При свете костров население Кокейна занялось ранеными и убитыми. Слышались стенания и плач. Маленькие и жалкие жизни оплакивались так же, как жизни мемфисских царей, а возможно, и сильнее, поскольку ни один монарх не удостаивается истинной любви. Такие мгновения окрашивали зарю человечества – они же окрасят и его закат.
Тангейзер сожалел о том, что сорвался на Гриманде. Сожалел, что подверг опасности Грегуара. Сожалел, что оставил Паскаль и остальных на острове, поскольку за ними придется возвращаться. Он сожалел обо всех своих поступках, которые навлекли беду на Карлу.
И тем не менее при всем этом он жив, чувствует себя живым и не променяет стул, на котором сидит, ни на какую награду, которую могут ему предложить рай и ад.
– Когда мы выступим против этого дерьма? – спросил Гриманд.
– Когда я решу, что «пилигримы» уже насладились успехом и оставили Марселя одного, со своими людьми. Конечно, он использовал свою частную армию, но позволить им разбить лагерь у его порога – это уже политика.
– Я устал от всех этих рассуждений. Карты уже в игре, и все остальное – суета.
– Карты?
– Их вытащила Карла. Она вытащила тебя. Anima Mundi видела, что ты идешь.
Таро. Матиас знал, что его любимая всегда с подозрением относилась к картам, но именно по этой причине совсем не удивился, что у нее мог быть дар, позволяющий раскрывать их тайны. Он не стал спрашивать, какая карта олицетворяла его.
– Я хочу убивать, – сказал Инфант. – А потом умереть жестокой смертью.
Госпитальер не видел причин его отговаривать.
– Должно быть, это странно, – пробормотал вдруг Гриманд, – но я чувствую радость.
Издалека послышались приглушенные крики.

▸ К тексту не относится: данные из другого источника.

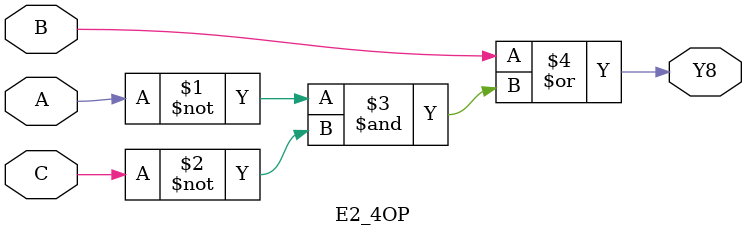
<source format=v>
module E1_1GL(input wire A, B, C, output wire Y1);
//ejercicio 1.1 con GateLevel Modeling

  wire outAN, outBN, outCN, out01, out02, out03, out04;

//not's
  not U1 (outAN,A);
  not U2 (outBN,B);
  not U3 (outCN,C);

//compuertas

  and U4 (out01, outAN, outCN);
  and U5 (out02, A, C);
  and U6 (out03, A, outBN);
  or U7 (Y1, out01, out02, out03);
endmodule

module E1_2GL(input wire A, B, C, output wire Y2);
//ejercicio 1.2 con GateLevel Modeling

  wire outAN, outBN, outCN, out01, out02, out03, out04;

//not's
  not U2 (Y2,B);

endmodule

module E1_3OP(input wire A, B, C, D, output wire Y3);
//ejercicio 1.3 con operadores
  assign Y3 = (~A & ~B & ~C & ~D) | (~A & ~B & C & D) | (~A & B & ~C & D) | (~A & B & C & ~D) | (A & B & ~C & ~D) | (A & B & C & D) | (A & ~B & ~C & D) | (A & ~B & C & ~D);

endmodule

module E1_4GL (input wire A, B, C, D, output wire Y4);
  //Ejercicio 1.4 con GateLevel Modeling

  wire outAN, outBN, outCN, outDN, out01, out02, out03, out04;
  //not's
    not U1 (outAN,A);
    not U2 (outBN,B);
    not U3 (outCN,C);
    not U4 (outDN,D);

  //compuertas

  and U5(out01, A, B);
  and U6(out02, A, outCN, outDN);
  and U7(out03, A, B, C);
  or U8(Y4, out01, out02, out03);
endmodule //E1_4

module E2_1OP (input wire A, B, C, D, output wire Y5);
//Ejercicio 2.1  con operadores
  assign Y5 = (~B & ~C & ~D) | (A & ~C) | (A & ~B) | (A & C & ~D);

endmodule // E2_1OP


module E2_2GL (input A, B, C, output wire Y6);
//Ejercicio 2.2 con GateLevel Modeling

  //Not's
  not U1 (outAN,A);
  not U2 (outBN,B);
  not U3 (outCN,C);

  //compuertas
  or U5 (Y6, C, outBN);

endmodule // E2_2GL

module E2_3OP (input A, B, C, D, output wire Y7);

  assign Y7= (B) | (~C & D) | (A & ~B & D);

endmodule // E2_3OP

module E2_4OP (input A, B, C, output wire Y8);

  assign Y8 = (B) | (~A & ~C);

endmodule // E2_4OP

</source>
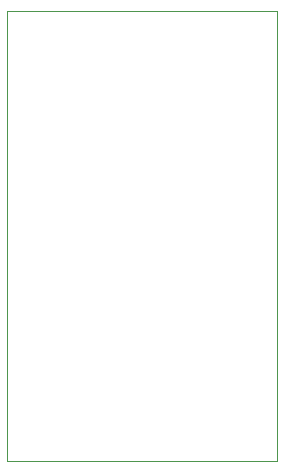
<source format=gbr>
G04 #@! TF.GenerationSoftware,KiCad,Pcbnew,(5.1.5-0-10_14)*
G04 #@! TF.CreationDate,2020-10-22T20:12:41+02:00*
G04 #@! TF.ProjectId,es_twister,65735f74-7769-4737-9465-722e6b696361,rev?*
G04 #@! TF.SameCoordinates,Original*
G04 #@! TF.FileFunction,Profile,NP*
%FSLAX46Y46*%
G04 Gerber Fmt 4.6, Leading zero omitted, Abs format (unit mm)*
G04 Created by KiCad (PCBNEW (5.1.5-0-10_14)) date 2020-10-22 20:12:41*
%MOMM*%
%LPD*%
G04 APERTURE LIST*
%ADD10C,0.050000*%
G04 APERTURE END LIST*
D10*
X132080000Y-106680000D02*
X154940000Y-106680000D01*
X132080000Y-106680000D02*
X132080000Y-68580000D01*
X154940000Y-68580000D02*
X154940000Y-106680000D01*
X132080000Y-68580000D02*
X154940000Y-68580000D01*
M02*

</source>
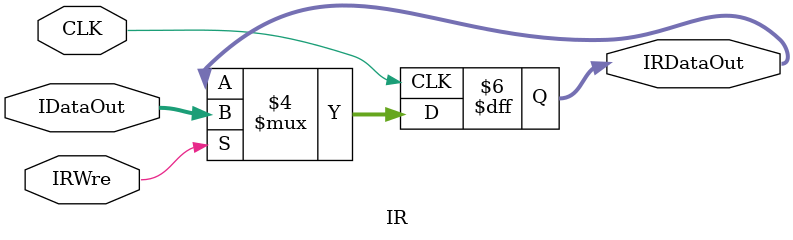
<source format=v>
`timescale 1ns / 1ps


module IR(
    IRWre, IDataOut, CLK, IRDataOut
);
    input  IRWre;          // IR ¼Ä´æÆ÷Ð´Ê¹ÄÜÐÅºÅ
    input [31:0] IDataOut;  // ½ÓÊÜÖ¸Áî´æ´¢Æ÷µÄÖ¸ÁîÖµ
    input CLK;             //Ê±ÖÓÐÅºÅ
    output reg [31:0] IRDataOut; // Ö¸Áî¼Ä´æÆ÷µÄÊä³öÖ¸ÁîÖµ 
    
   always @(negedge CLK )begin 
        if(IRWre == 1)
            IRDataOut = IDataOut;   //  ¸üÐÂÖ¸Áî¼Ä´æÆ÷µÄÊä³öÖµ
        else
            IRDataOut = IRDataOut;  // ±£³ÖÏÖÔÚÊä³öÖµ²»±ä
   end 
endmodule

</source>
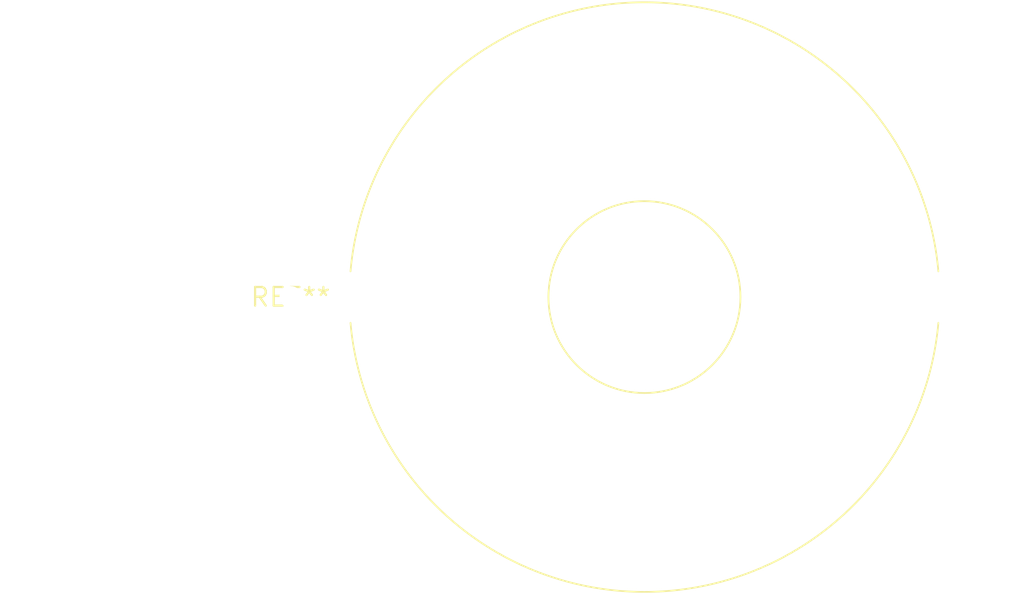
<source format=kicad_pcb>
(kicad_pcb (version 20240108) (generator pcbnew)

  (general
    (thickness 1.6)
  )

  (paper "A4")
  (layers
    (0 "F.Cu" signal)
    (31 "B.Cu" signal)
    (32 "B.Adhes" user "B.Adhesive")
    (33 "F.Adhes" user "F.Adhesive")
    (34 "B.Paste" user)
    (35 "F.Paste" user)
    (36 "B.SilkS" user "B.Silkscreen")
    (37 "F.SilkS" user "F.Silkscreen")
    (38 "B.Mask" user)
    (39 "F.Mask" user)
    (40 "Dwgs.User" user "User.Drawings")
    (41 "Cmts.User" user "User.Comments")
    (42 "Eco1.User" user "User.Eco1")
    (43 "Eco2.User" user "User.Eco2")
    (44 "Edge.Cuts" user)
    (45 "Margin" user)
    (46 "B.CrtYd" user "B.Courtyard")
    (47 "F.CrtYd" user "F.Courtyard")
    (48 "B.Fab" user)
    (49 "F.Fab" user)
    (50 "User.1" user)
    (51 "User.2" user)
    (52 "User.3" user)
    (53 "User.4" user)
    (54 "User.5" user)
    (55 "User.6" user)
    (56 "User.7" user)
    (57 "User.8" user)
    (58 "User.9" user)
  )

  (setup
    (pad_to_mask_clearance 0)
    (pcbplotparams
      (layerselection 0x00010fc_ffffffff)
      (plot_on_all_layers_selection 0x0000000_00000000)
      (disableapertmacros false)
      (usegerberextensions false)
      (usegerberattributes false)
      (usegerberadvancedattributes false)
      (creategerberjobfile false)
      (dashed_line_dash_ratio 12.000000)
      (dashed_line_gap_ratio 3.000000)
      (svgprecision 4)
      (plotframeref false)
      (viasonmask false)
      (mode 1)
      (useauxorigin false)
      (hpglpennumber 1)
      (hpglpenspeed 20)
      (hpglpendiameter 15.000000)
      (dxfpolygonmode false)
      (dxfimperialunits false)
      (dxfusepcbnewfont false)
      (psnegative false)
      (psa4output false)
      (plotreference false)
      (plotvalue false)
      (plotinvisibletext false)
      (sketchpadsonfab false)
      (subtractmaskfromsilk false)
      (outputformat 1)
      (mirror false)
      (drillshape 1)
      (scaleselection 1)
      (outputdirectory "")
    )
  )

  (net 0 "")

  (footprint "L_Toroid_Horizontal_D40.0mm_P48.26mm" (layer "F.Cu") (at 0 0))

)

</source>
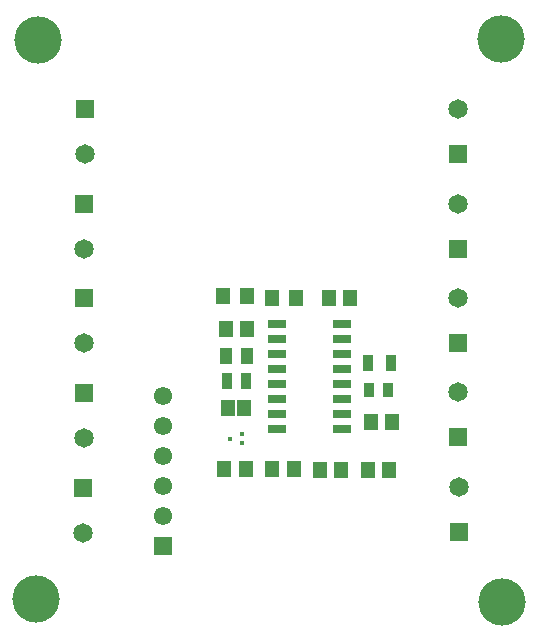
<source format=gbr>
G04*
G04 #@! TF.GenerationSoftware,Altium Limited,Altium Designer,23.3.1 (30)*
G04*
G04 Layer_Color=255*
%FSLAX25Y25*%
%MOIN*%
G70*
G04*
G04 #@! TF.SameCoordinates,9E9A1B20-5B00-4279-B210-449FD35A5861*
G04*
G04*
G04 #@! TF.FilePolarity,Positive*
G04*
G01*
G75*
%ADD17R,0.04528X0.05709*%
%ADD55C,0.06496*%
%ADD56R,0.06496X0.06496*%
%ADD57C,0.15748*%
%ADD58R,0.06102X0.06102*%
%ADD59C,0.06102*%
%ADD62R,0.01575X0.01575*%
%ADD63R,0.03367X0.04969*%
%ADD64R,0.06004X0.02756*%
%ADD65R,0.03347X0.05315*%
%ADD66R,0.04545X0.05339*%
%ADD67R,0.04942X0.05756*%
%ADD68R,0.03740X0.05709*%
%ADD69R,0.04134X0.05709*%
D17*
X188714Y166529D02*
D03*
X181628D02*
D03*
X197617Y166569D02*
D03*
X204704D02*
D03*
X220533Y166464D02*
D03*
X213447D02*
D03*
X236451Y166399D02*
D03*
X229364D02*
D03*
X230355Y182470D02*
D03*
X237442D02*
D03*
X223501Y223498D02*
D03*
X216414D02*
D03*
X189205Y213446D02*
D03*
X182118D02*
D03*
D55*
X134910Y240101D02*
D03*
X259602Y192213D02*
D03*
X134855Y208625D02*
D03*
X134874Y176955D02*
D03*
X259639Y223522D02*
D03*
X259503Y286800D02*
D03*
Y255098D02*
D03*
X259691Y160723D02*
D03*
X135066Y271644D02*
D03*
X134598Y145386D02*
D03*
D56*
X135066Y286644D02*
D03*
X259602Y177213D02*
D03*
X134855Y223625D02*
D03*
X134874Y191955D02*
D03*
X259639Y208522D02*
D03*
X259503Y271800D02*
D03*
Y240098D02*
D03*
X259691Y145723D02*
D03*
X134910Y255101D02*
D03*
X134598Y160386D02*
D03*
D57*
X118975Y123223D02*
D03*
X274005Y122283D02*
D03*
X119387Y309595D02*
D03*
X273759Y310090D02*
D03*
D58*
X161294Y140997D02*
D03*
D59*
Y150996D02*
D03*
Y160996D02*
D03*
Y170996D02*
D03*
Y180997D02*
D03*
Y190997D02*
D03*
D62*
X183589Y176752D02*
D03*
X187526Y175177D02*
D03*
Y178327D02*
D03*
D63*
X229678Y192952D02*
D03*
X236178D02*
D03*
D64*
X199328Y179877D02*
D03*
Y184877D02*
D03*
Y189877D02*
D03*
Y194877D02*
D03*
Y199877D02*
D03*
Y204877D02*
D03*
Y209877D02*
D03*
Y214877D02*
D03*
X220683D02*
D03*
Y209877D02*
D03*
Y204877D02*
D03*
Y199877D02*
D03*
Y194877D02*
D03*
Y189877D02*
D03*
Y184877D02*
D03*
Y179877D02*
D03*
D65*
X188970Y196146D02*
D03*
X182474D02*
D03*
D66*
X188018Y186826D02*
D03*
X182696D02*
D03*
D67*
X205424Y223703D02*
D03*
X197349D02*
D03*
X189232Y224400D02*
D03*
X181157D02*
D03*
D68*
X229542Y201946D02*
D03*
X237220D02*
D03*
D69*
X189303Y204187D02*
D03*
X182019D02*
D03*
M02*

</source>
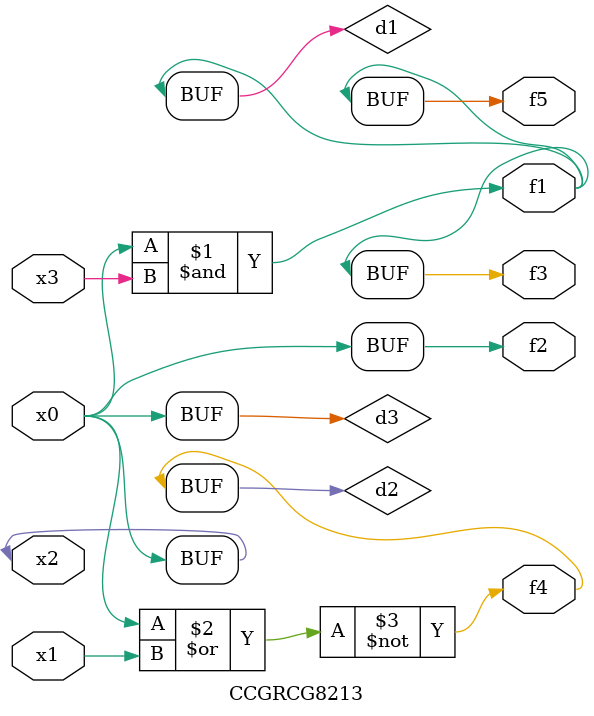
<source format=v>
module CCGRCG8213(
	input x0, x1, x2, x3,
	output f1, f2, f3, f4, f5
);

	wire d1, d2, d3;

	and (d1, x2, x3);
	nor (d2, x0, x1);
	buf (d3, x0, x2);
	assign f1 = d1;
	assign f2 = d3;
	assign f3 = d1;
	assign f4 = d2;
	assign f5 = d1;
endmodule

</source>
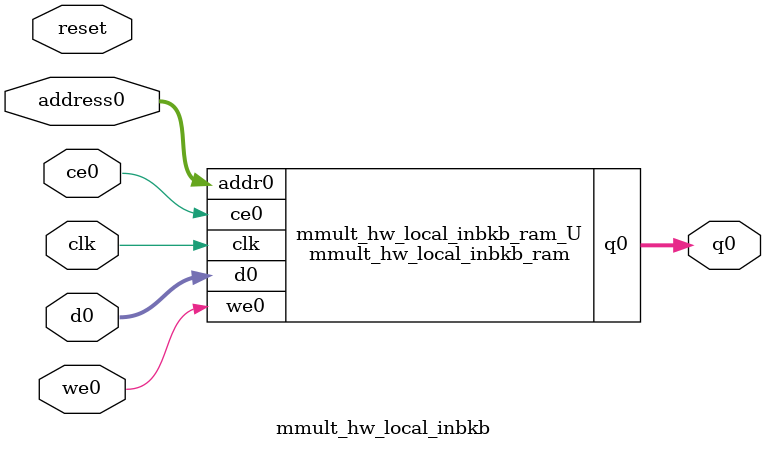
<source format=v>
`timescale 1 ns / 1 ps
module mmult_hw_local_inbkb_ram (addr0, ce0, d0, we0, q0,  clk);

parameter DWIDTH = 32;
parameter AWIDTH = 9;
parameter MEM_SIZE = 512;

input[AWIDTH-1:0] addr0;
input ce0;
input[DWIDTH-1:0] d0;
input we0;
output reg[DWIDTH-1:0] q0;
input clk;

(* ram_style = "block" *)reg [DWIDTH-1:0] ram[0:MEM_SIZE-1];




always @(posedge clk)  
begin 
    if (ce0) begin
        if (we0) 
            ram[addr0] <= d0; 
        q0 <= ram[addr0];
    end
end


endmodule

`timescale 1 ns / 1 ps
module mmult_hw_local_inbkb(
    reset,
    clk,
    address0,
    ce0,
    we0,
    d0,
    q0);

parameter DataWidth = 32'd32;
parameter AddressRange = 32'd512;
parameter AddressWidth = 32'd9;
input reset;
input clk;
input[AddressWidth - 1:0] address0;
input ce0;
input we0;
input[DataWidth - 1:0] d0;
output[DataWidth - 1:0] q0;



mmult_hw_local_inbkb_ram mmult_hw_local_inbkb_ram_U(
    .clk( clk ),
    .addr0( address0 ),
    .ce0( ce0 ),
    .we0( we0 ),
    .d0( d0 ),
    .q0( q0 ));

endmodule


</source>
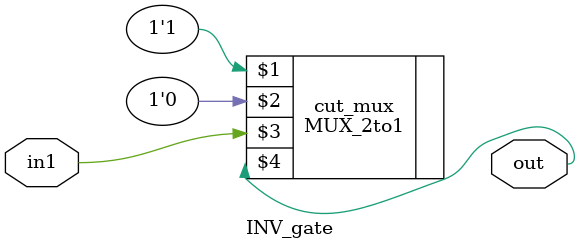
<source format=v>
`timescale 1ns/1ns

module INV_gate(output out , input in1);
  
  MUX_2to1 cut_mux(1'b1 , 1'b0 , in1 , out);
  
endmodule



</source>
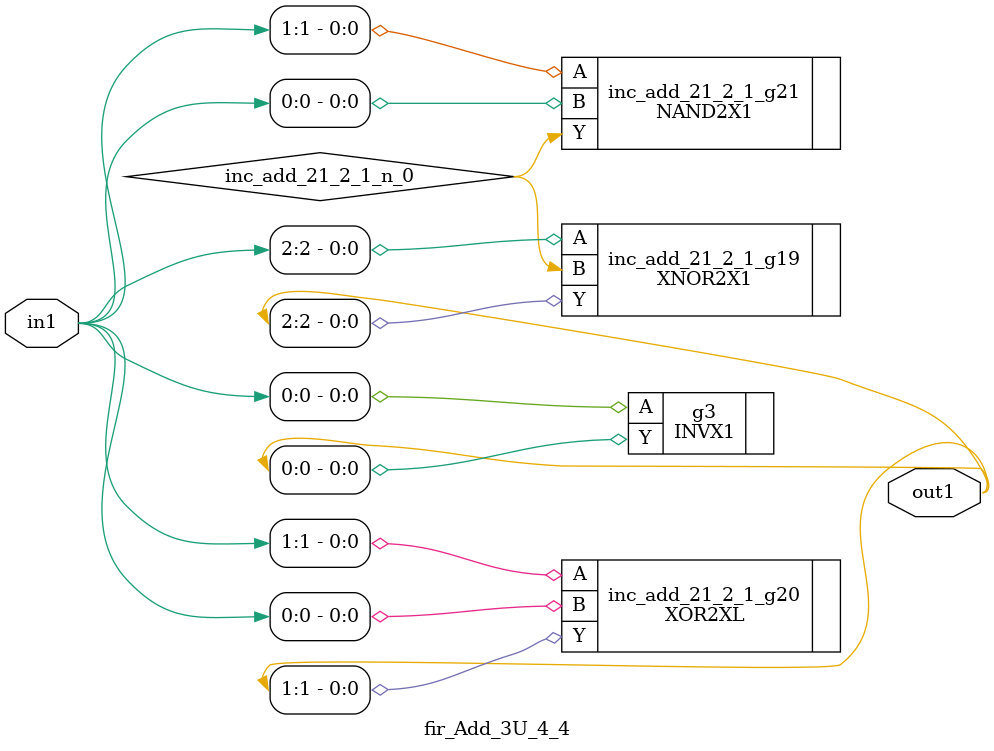
<source format=v>
`timescale 1ps / 1ps


module fir_Add_3U_4_4(in1, out1);
  input [2:0] in1;
  output [2:0] out1;
  wire [2:0] in1;
  wire [2:0] out1;
  wire inc_add_21_2_1_n_0;
  INVX1 g3(.A (in1[0]), .Y (out1[0]));
  XNOR2X1 inc_add_21_2_1_g19(.A (in1[2]), .B (inc_add_21_2_1_n_0), .Y
       (out1[2]));
  XOR2XL inc_add_21_2_1_g20(.A (in1[1]), .B (in1[0]), .Y (out1[1]));
  NAND2X1 inc_add_21_2_1_g21(.A (in1[1]), .B (in1[0]), .Y
       (inc_add_21_2_1_n_0));
endmodule




</source>
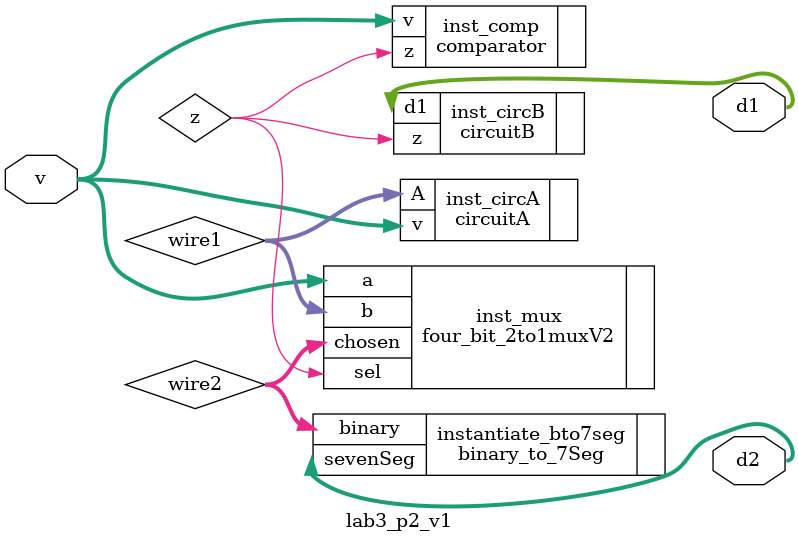
<source format=v>
module lab3_p2_v1 (v, d1, d2);
    input [3:0] v; 
	output [6:0] d1, d2; 
	
	//Add any required intermediate wires here
	wire [3:0] wire1, wire2;
	wire z;
	
	circuitA inst_circA(.v(v),.A(wire1));
	comparator inst_comp(.v(v),.z(z));
	circuitB inst_circB(.z(z),.d1(d1));
	four_bit_2to1muxV2 inst_mux(.sel(z),.a(v),.b(wire1),.chosen(wire2));
	binary_to_7Seg instantiate_bto7seg(.binary(wire2),.sevenSeg(d2));
	
endmodule
</source>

В городе оставалось еще много гугенотов, которых нужно было выкурить из убежищ. Работы еще на несколько дней. Или недель.
– Ты можешь спрятаться, – предложил король воров. – Тут есть места, о которых сержанты даже не слышали.
– Я не привык прятаться.
– Мне нужен еще один твой камень бессмертия. Одного мало.
Его ухмылка, несмотря на демонический вид, который придавали лицу белые глазницы, была хитрой.
– Ты желаешь жестокой смерти. Спокойной ты не заслужил, – возразил Матиас.
– Когда Карла отправила меня за тобой, она боялась, что ты сразу же убьешь меня, и теперь я понимаю ее опасения гораздо лучше, чем тогда. Она сообщила мне волшебное слово, которое меня защитит, что-то вроде заклинания.
Тангейзер вложил меч в ножны и осушил чашу с вином.
– Говори, пока я тебя не заставил, – велел он.
Гриманд рассмеялся, но затем поморщился – натянулись зашитые раны на голове.
– Как там оно? – начал вспоминать гигант. – Крошечная птичка. Андре! Еще вина! Воробышек… Нет… Терновый венец?
Рыцарь увидел, как за огромной фигурой короля Кокейна во двор с восточной стороны осторожно пробирается невысокая, хрупкая девочка. Влажные волнистые локоны доходили ей почти до локтей. На боку у нее висела тяжелая сумка, а в руках был маленький сверток. Иоаннит отобрал у Андре кувшин вина, прежде чем он попал к Гриманду.
– Ага. Я вспомнил! – обрадовался великан. – «Новый соловей ждет твоих шипов».
– Ампаро. – Тангейзер, не задумываясь, произнес хорошо знакомое имя.
– Ого, и правда магия! Теперь ты меня не убьешь, да?
Матиаса пробирала дрожь. В горле стоял ком. Ампаро мертва. Она умерла одна, погруженная в пучину страха. Тогда вместо того, чтобы сражаться, он сложил оружие, надеясь защитить ее. И ошибся.
– Новый соловей? – переспросил он.
– Еще камень бессмертия, я сказал. Такая сильная магия стоит по крайней мере одного.
– Гриманд? – окликнула слепого гиганта растрепанная девочка.
Тангейзер посмотрел на нее. Она снова позвала Инфанта, на этот раз громче:
– Гриманд!
Она, казалось, была переполнена радостью и боялась поверить, что это действительно он.
– Ля Росса! – отозвался король воров.
Он обрадовался ничуть не меньше. Улыбка его была ужасной, хотя он этого и не осознавал. Лицо с пустыми белыми глазницами напоминало гигантскую маску безумного клоуна. Рыцарь встал, пытаясь остановить его, но Гриманд вскочил, обернулся и протянул девочке свои громадные руки.
Улыбка Ля Россы лучилась радостью. Она посмотрела на великана и заплакала.
Но не от страха. Бледное, худенькое лицо сморщилось от жалости.
– Где твои глаза? – всхлипывала Ля Росса. – Где твои глаза?!
Из маленького свертка в ее руках тоже послышался плач.